[Start of Attachment]
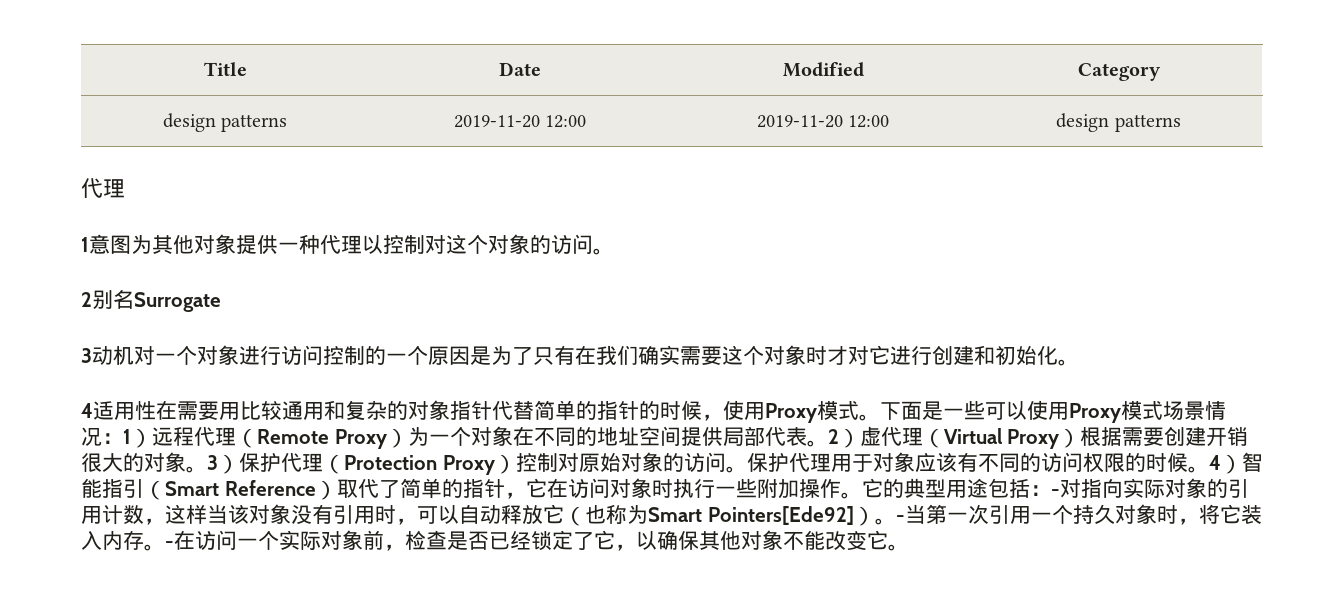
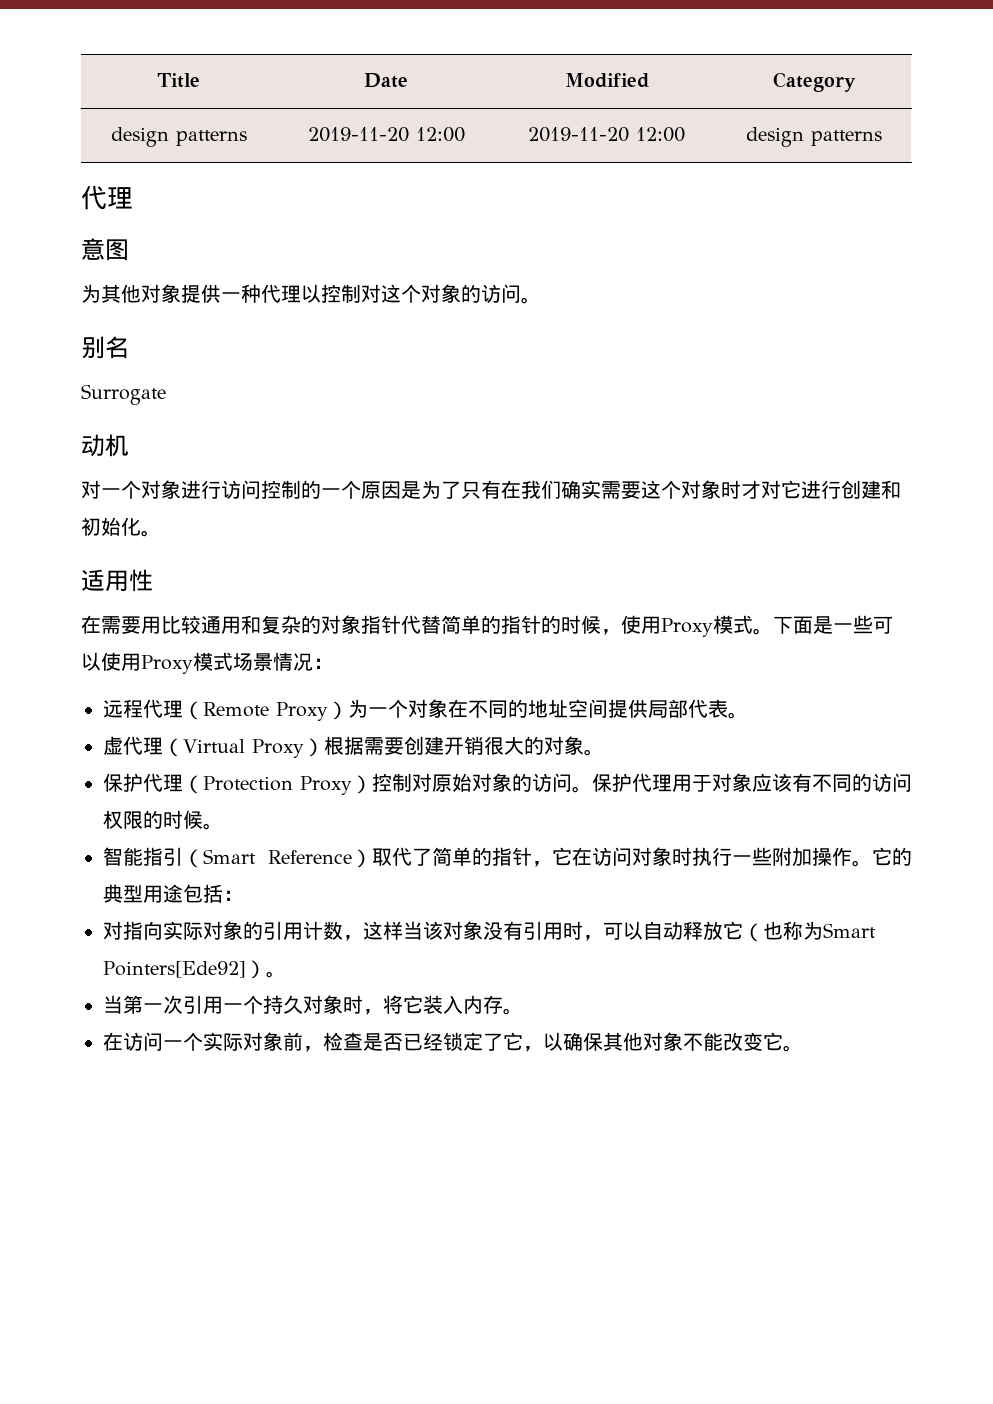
[81,237,89,252] 1 -> (133, 198) none
(131, 244) none -> (129, 250) //
[81,292,92,307] 2 -> (541, 300) none
(134, 299) none -> (129, 347) //
[81,348,92,363] 3 -> (166, 394) none
(134, 355) none -> (129, 445) //
[81,403,93,418] 4 -> (161, 533) none
(156, 410) none -> (153, 580) //
[123,428,152,448] 1） -> (333, 663) //
[827,428,860,448] 2） -> (748, 715) //
[207,454,239,474] 3） -> (604, 752) //
[1208,454,1242,474] 4） -> (223, 826) //
[1050,489,1060,496] - -> (243, 895) //
[895,515,905,522] - -> (286, 974) //
[165,541,174,548] - -> (523, 1011) //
[End of Attachment]
**INSTRUCTIONS FOR THE TASK**
Recopy the whole listing above precisely, excluding images.

**TASK SOLUTION**
[81,237,89,252] 1 -> (133, 198) none
(131, 244) none -> (129, 250) //
[81,292,92,307] 2 -> (541, 300) none
(134, 299) none -> (129, 347) //
[81,348,92,363] 3 -> (166, 394) none
(134, 355) none -> (129, 445) //
[81,403,93,418] 4 -> (161, 533) none
(156, 410) none -> (153, 580) //
[123,428,152,448] 1） -> (333, 663) //
[827,428,860,448] 2） -> (748, 715) //
[207,454,239,474] 3） -> (604, 752) //
[1208,454,1242,474] 4） -> (223, 826) //
[1050,489,1060,496] - -> (243, 895) //
[895,515,905,522] - -> (286, 974) //
[165,541,174,548] - -> (523, 1011) //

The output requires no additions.